> [Source document]:

-----

CURRENT AFFAIRS | MARCH 2026
Prelims: INCOIS, RSC location, ITEWC, tsunami statistics, sub-sea cable, Storm Marta geography
Mains: GS-III — Disaster Management, environmental conservation, climate change impact
Judicial Services Relevance: Disaster Management Act 2005 (NDMA powers and state obligations), environmental jurisprudence (precautionary principle), Article 48A (DPSP — environment protection), Article 21 (right to life includes disaster resilience)
INCOIS Regional Service Centre: First-of-Its-Kind in India
The Indian National Centre for Ocean Information Services (INCOIS) has proposed establishing a Regional Service Centre (RSC) at Vijaynagar, Swaraj Dweep in the Andaman & Nicobar Islands. This will be the first such centre in India, designed to enhance early warning capabilities for coastal communities in the Bay of Bengal region.
INCOIS currently operates the Indian Tsunami Early Warning Centre (ITEWC), which provides alerts for seismic tsunamis. The proposed RSC is specifically designed to detect non-seismic tsunamis — those triggered by submarine landslides, volcanic eruptions, or meteorological events — which represent a critical gap in current monitoring infrastructure.
• Location: Vijaynagar, Swaraj Dweep (Andaman & Nicobar Islands)
• Operating body: INCOIS (under Ministry of Earth Sciences)
• Existing system: ITEWC (Indian Tsunami Early Warning Centre)
• Capability: Detection of non-seismic tsunamis
• Infrastructure: 270-km sub-sea cable along the subduction zone
• Tsunami fact: 80% of tsunamis originate from undersea earthquakes
Sub-Sea Cable Infrastructure & Detection Mechanism
The centrepiece of the RSC’s detection capability is a 270-km sub-sea cable laid along the active subduction zone near the Andaman-Nicobar arc. This cable will employ advanced ocean-bottom pressure sensors capable of detecting minute changes in water column height, enabling real-time tsunami detection even in the absence of seismic triggers.
The 2004 Indian Ocean Tsunami — which claimed over 2.3 lakh lives globally, including approximately 12,000 in India — demonstrated the catastrophic consequences of inadequate early warning systems. The proposed RSC addresses this vulnerability by extending detection capabilities beyond traditional seismograph-based systems.
– Disaster Management Act, 2005: Establishes NDMA (Section 3), SDMA (Section 14), and DDMA (Section 25)

-----

> [Dataset records]:
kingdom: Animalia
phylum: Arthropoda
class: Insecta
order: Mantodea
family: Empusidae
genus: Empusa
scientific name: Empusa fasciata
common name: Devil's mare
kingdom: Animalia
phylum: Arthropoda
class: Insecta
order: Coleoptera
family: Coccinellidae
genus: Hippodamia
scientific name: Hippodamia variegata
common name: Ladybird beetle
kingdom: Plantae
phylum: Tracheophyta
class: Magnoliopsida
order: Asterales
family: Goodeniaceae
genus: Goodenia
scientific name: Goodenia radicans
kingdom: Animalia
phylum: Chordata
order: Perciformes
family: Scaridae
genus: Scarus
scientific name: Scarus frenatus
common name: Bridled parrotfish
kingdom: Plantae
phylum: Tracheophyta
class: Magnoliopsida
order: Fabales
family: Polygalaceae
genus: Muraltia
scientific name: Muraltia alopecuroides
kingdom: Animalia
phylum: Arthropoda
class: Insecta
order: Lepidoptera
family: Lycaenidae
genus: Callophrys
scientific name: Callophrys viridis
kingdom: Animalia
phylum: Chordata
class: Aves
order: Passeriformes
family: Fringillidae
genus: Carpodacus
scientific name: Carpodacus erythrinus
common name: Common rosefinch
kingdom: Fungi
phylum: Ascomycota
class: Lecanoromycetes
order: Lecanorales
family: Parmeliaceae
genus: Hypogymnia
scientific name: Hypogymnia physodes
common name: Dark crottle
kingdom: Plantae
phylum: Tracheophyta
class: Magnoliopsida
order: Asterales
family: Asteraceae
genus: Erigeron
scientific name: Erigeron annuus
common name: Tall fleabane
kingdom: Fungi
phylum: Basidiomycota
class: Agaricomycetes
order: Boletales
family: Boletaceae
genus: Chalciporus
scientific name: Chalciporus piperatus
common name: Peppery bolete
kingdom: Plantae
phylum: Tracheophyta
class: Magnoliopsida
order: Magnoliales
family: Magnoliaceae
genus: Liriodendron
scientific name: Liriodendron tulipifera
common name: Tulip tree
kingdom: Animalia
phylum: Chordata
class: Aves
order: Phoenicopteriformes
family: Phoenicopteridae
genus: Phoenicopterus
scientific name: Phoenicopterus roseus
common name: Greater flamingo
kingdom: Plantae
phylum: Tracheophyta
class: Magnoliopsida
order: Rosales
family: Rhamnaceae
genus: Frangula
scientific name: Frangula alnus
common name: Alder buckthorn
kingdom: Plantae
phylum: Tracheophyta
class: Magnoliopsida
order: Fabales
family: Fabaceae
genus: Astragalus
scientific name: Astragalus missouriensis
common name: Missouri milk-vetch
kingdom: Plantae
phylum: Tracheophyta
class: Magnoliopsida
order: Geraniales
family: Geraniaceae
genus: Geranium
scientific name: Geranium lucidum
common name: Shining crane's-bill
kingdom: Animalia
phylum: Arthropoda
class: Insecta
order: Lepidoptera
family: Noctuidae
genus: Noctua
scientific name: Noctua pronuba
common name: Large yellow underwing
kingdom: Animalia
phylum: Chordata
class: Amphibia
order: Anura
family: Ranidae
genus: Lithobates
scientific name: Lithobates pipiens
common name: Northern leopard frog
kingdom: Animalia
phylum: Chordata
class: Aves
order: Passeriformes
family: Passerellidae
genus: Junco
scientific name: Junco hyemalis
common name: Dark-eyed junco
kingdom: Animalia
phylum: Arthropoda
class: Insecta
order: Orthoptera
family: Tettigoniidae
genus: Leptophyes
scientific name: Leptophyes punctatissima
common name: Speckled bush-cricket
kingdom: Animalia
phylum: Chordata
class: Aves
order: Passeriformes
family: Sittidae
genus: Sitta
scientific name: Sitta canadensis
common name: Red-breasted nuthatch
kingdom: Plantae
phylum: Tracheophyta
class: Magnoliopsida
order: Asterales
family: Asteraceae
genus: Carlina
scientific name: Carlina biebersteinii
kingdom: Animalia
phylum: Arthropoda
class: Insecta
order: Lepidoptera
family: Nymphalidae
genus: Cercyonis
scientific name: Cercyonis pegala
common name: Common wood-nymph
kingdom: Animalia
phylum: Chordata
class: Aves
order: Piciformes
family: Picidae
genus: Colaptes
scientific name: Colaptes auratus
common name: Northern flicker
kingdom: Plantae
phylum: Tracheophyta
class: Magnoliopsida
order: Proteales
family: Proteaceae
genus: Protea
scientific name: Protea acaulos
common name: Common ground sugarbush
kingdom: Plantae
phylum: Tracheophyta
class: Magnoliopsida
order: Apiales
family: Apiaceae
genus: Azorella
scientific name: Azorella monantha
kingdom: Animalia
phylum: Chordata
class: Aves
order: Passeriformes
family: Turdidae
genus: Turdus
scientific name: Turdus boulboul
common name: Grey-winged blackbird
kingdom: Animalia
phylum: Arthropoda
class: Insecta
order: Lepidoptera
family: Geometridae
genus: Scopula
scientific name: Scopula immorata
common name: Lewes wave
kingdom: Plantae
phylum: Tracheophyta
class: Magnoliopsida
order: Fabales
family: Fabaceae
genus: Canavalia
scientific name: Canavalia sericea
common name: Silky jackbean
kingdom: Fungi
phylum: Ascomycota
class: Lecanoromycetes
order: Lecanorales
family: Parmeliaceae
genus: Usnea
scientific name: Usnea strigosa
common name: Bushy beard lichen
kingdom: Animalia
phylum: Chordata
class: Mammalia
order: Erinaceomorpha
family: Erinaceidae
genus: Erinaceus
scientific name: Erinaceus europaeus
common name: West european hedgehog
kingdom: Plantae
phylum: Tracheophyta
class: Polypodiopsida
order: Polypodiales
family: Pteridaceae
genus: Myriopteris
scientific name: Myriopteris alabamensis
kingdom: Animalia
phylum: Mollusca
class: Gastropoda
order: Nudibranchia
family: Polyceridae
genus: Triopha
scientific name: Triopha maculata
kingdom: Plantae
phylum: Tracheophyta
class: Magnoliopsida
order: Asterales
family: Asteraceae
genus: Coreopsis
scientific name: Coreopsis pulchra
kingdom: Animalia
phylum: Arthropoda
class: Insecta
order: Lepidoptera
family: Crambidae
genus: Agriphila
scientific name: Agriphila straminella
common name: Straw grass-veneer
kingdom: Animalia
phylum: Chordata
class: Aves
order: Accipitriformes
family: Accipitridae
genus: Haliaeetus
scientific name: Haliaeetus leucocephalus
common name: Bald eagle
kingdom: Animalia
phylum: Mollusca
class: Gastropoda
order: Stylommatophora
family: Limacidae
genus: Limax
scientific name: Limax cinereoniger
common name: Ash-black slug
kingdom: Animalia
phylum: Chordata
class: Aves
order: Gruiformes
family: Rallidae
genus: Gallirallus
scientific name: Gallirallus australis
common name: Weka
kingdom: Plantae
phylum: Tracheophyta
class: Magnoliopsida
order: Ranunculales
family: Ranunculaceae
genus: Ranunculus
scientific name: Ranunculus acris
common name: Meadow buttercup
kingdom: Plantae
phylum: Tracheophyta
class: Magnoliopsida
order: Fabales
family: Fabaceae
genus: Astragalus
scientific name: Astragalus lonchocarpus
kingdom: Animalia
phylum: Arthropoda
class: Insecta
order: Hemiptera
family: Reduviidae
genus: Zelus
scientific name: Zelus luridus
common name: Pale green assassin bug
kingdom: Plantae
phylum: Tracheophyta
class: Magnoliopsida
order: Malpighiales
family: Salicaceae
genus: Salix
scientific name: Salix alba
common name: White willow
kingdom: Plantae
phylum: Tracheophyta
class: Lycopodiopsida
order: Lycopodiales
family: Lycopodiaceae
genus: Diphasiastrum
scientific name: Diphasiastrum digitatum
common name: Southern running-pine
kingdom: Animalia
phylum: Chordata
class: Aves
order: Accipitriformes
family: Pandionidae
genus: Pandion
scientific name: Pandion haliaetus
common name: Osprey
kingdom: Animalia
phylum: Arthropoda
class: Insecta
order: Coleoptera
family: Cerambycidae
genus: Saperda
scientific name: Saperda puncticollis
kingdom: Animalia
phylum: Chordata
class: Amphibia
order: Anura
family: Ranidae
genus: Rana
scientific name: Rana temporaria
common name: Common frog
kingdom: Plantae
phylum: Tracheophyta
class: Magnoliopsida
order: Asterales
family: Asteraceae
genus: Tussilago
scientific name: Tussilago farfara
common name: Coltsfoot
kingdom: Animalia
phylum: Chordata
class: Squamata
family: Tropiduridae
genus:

-----

> [Questions to answer]:
#1 Please copy the passage of the INCOIS note starting at "INCOIS currently operates" and ending at "current monitoring infrastructure.".
#2 Pick up the INCOIS note where it ends and keep writing it.

> [Exercise responses]:
#1
INCOIS currently operates the Indian Tsunami Early Warning Centre (ITEWC), which provides alerts for seismic tsunamis. The proposed RSC is specifically designed to detect non-seismic tsunamis — those triggered by submarine landslides, volcanic eruptions, or meteorological events — which represent a critical gap in current monitoring infrastructure.

#2
– NDMA powers: Section 6 empowers NDMA to lay down policies, plans, and guidelines for disaster management
– State obligations: Section 22 mandates State Executive Committees to coordinate disaster response
– Judicial interpretation: In M.C. Mehta v. Union of India (Oleum Gas Leak Case), the Supreme Court established the principle of absolute liability for hazardous activities — analogous to state liability for inadequate disaster preparedness
Storm Marta: Climate Vulnerability of the Iberian Peninsula
Storm Marta struck Spain and Portugal on the Iberian Peninsula, bringing heavy rainfall and causing significant crop loss. The Iberian Peninsula is now recognized as the most climate-exposed region in Europe, facing intensifying weather events linked to Mediterranean warming patterns.
From an environmental law perspective, this highlights the growing relevance of the precautionary principle — a cornerstone of Indian environmental jurisprudence since Vellore Citizens Welfare Forum v. Union of India (1996) — in adapting national disaster frameworks to climate change realities.
T — Triggered: 80% by undersea earthquakes
S — Sub-sea cable: 270 km along subduction zone
U — Unique: First RSC in India
N — Non-seismic detection capability
A — A&N Islands: Vijaynagar, Swaraj Dweep
M — Managed by INCOIS
I — ITEWC: existing early warning centre
• Disaster Management Act, 2005 — NDMA powers, state duties, district-level coordination; directly tested in PCS-J (GS Paper)
• Precautionary principle — established in Vellore Citizens (1996), reaffirmed in A.P. Pollution Control Board v. Prof. M.V. Nayudu (1999)
• Article 48A (DPSP) — state’s duty to protect environment; read with Art 51A(g) (citizen’s duty)
• Article 21 — right to life expanded to include right to clean environment and disaster resilience (Subhash Kumar v. State of Bihar, 1991)
• Polluter pays principle — relevant to climate liability and cross-border environmental damage (Storm Marta context)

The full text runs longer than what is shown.